● **GIVEN DATA**:
════════════════

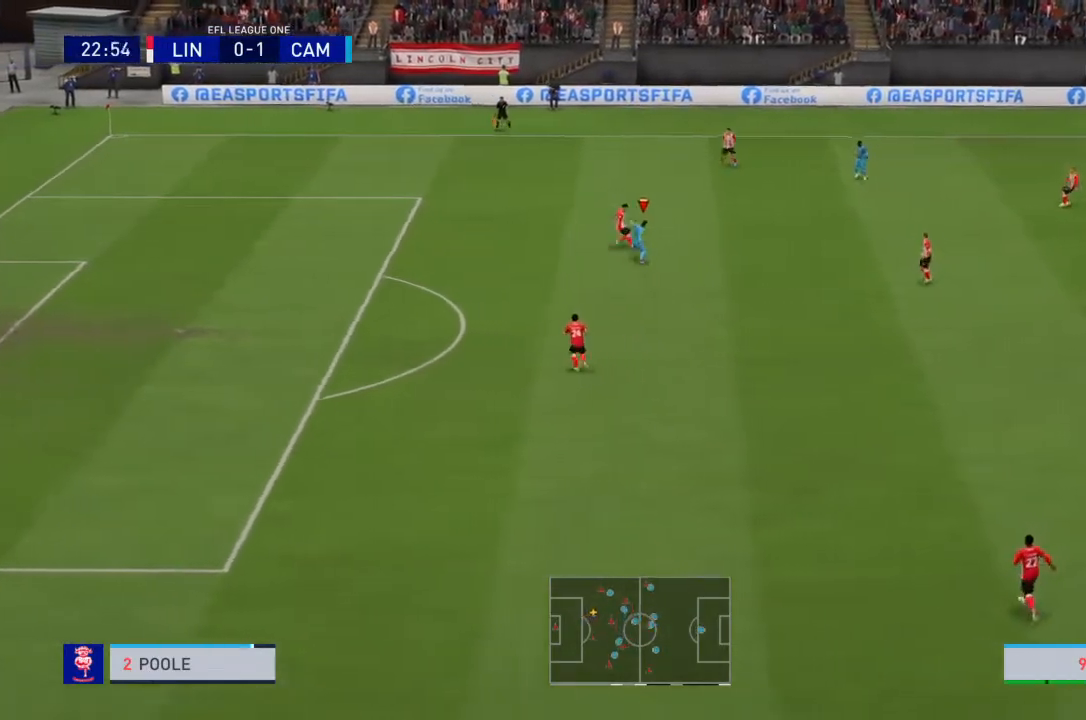
{"buttons": ["R2"], "left_stick": "up-right", "right_stick": "center", "events": []}
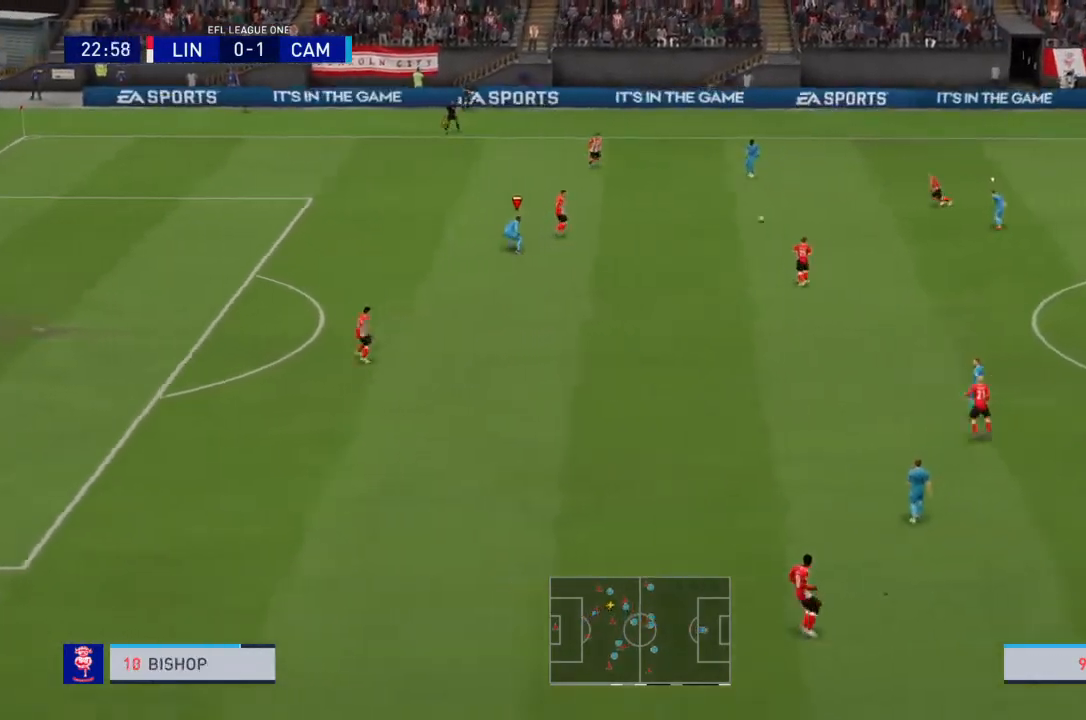
{"buttons": ["R2"], "left_stick": "up-left", "right_stick": "center", "events": [[33, "L1", "down"], [67, "R2", "up"], [134, "L1", "up"], [134, "R2", "down"], [134, "left_stick", "left"], [234, "left_stick", "up-left"]]}
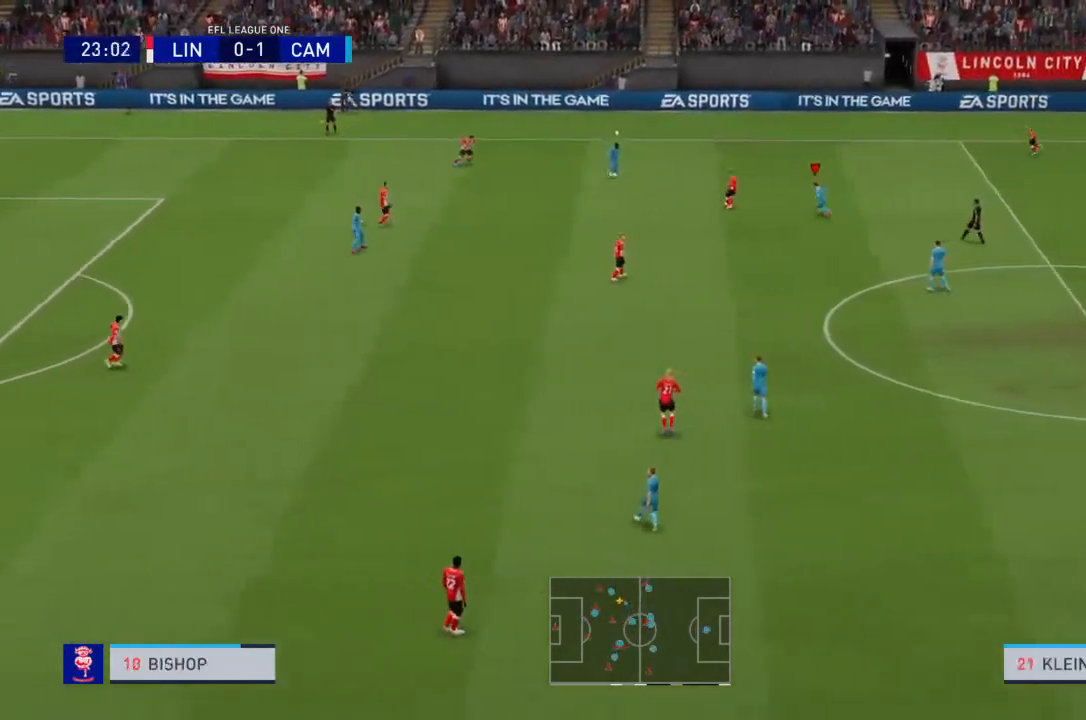
{"buttons": ["L2", "R2"], "left_stick": "left", "right_stick": "center", "events": [[100, "left_stick", "left"], [166, "L2", "down"], [367, "left_stick", "down-left"], [500, "left_stick", "left"]]}
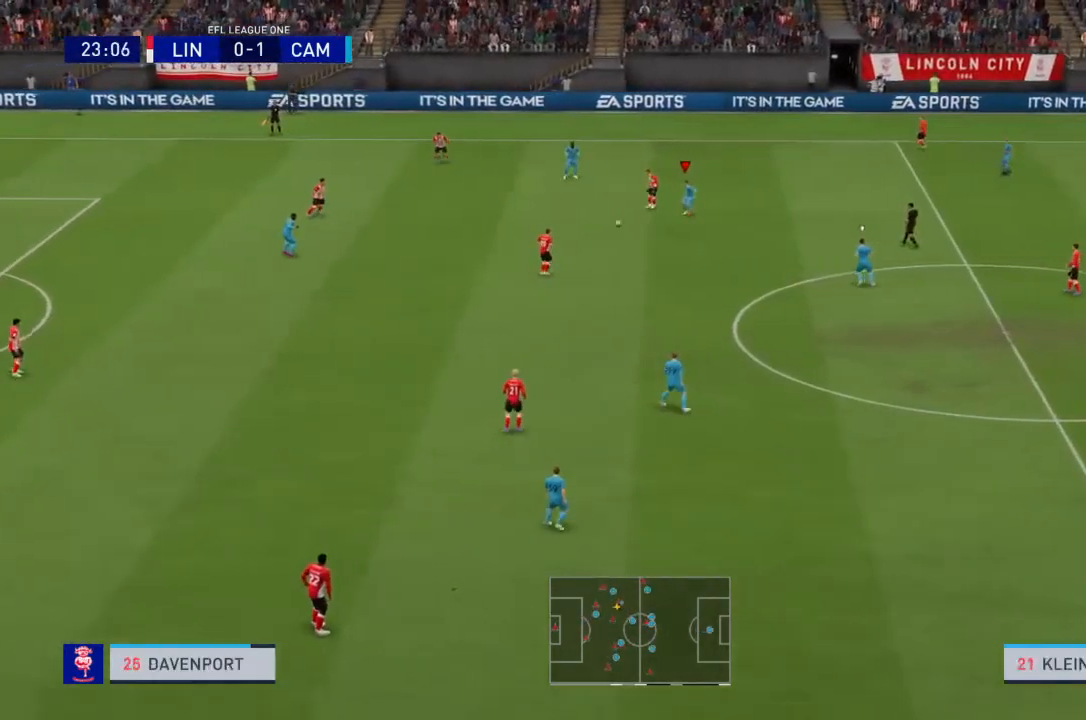
{"buttons": ["L2", "R2"], "left_stick": "down", "right_stick": "center", "events": [[134, "left_stick", "down-left"], [367, "left_stick", "down"]]}
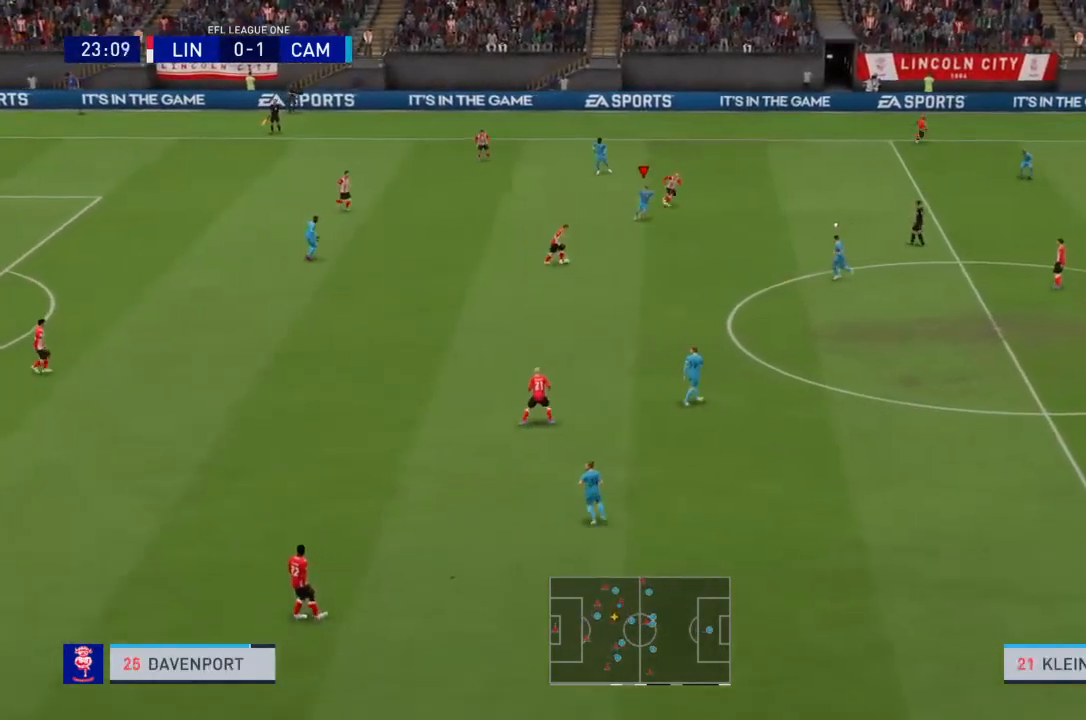
{"buttons": ["R2"], "left_stick": "down-right", "right_stick": "center", "events": [[100, "L2", "up"], [467, "left_stick", "down-right"]]}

════════════════

● **ASSIGNMENT**: Pictures stay out. Write out everything else in the material exactly.

● **ANSWER TO THE PROBLEM**:
{"buttons": ["R2"], "left_stick": "up-right", "right_stick": "center", "events": []}
{"buttons": ["R2"], "left_stick": "up-left", "right_stick": "center", "events": [[33, "L1", "down"], [67, "R2", "up"], [134, "L1", "up"], [134, "R2", "down"], [134, "left_stick", "left"], [234, "left_stick", "up-left"]]}
{"buttons": ["L2", "R2"], "left_stick": "left", "right_stick": "center", "events": [[100, "left_stick", "left"], [166, "L2", "down"], [367, "left_stick", "down-left"], [500, "left_stick", "left"]]}
{"buttons": ["L2", "R2"], "left_stick": "down", "right_stick": "center", "events": [[134, "left_stick", "down-left"], [367, "left_stick", "down"]]}
{"buttons": ["R2"], "left_stick": "down-right", "right_stick": "center", "events": [[100, "L2", "up"], [467, "left_stick", "down-right"]]}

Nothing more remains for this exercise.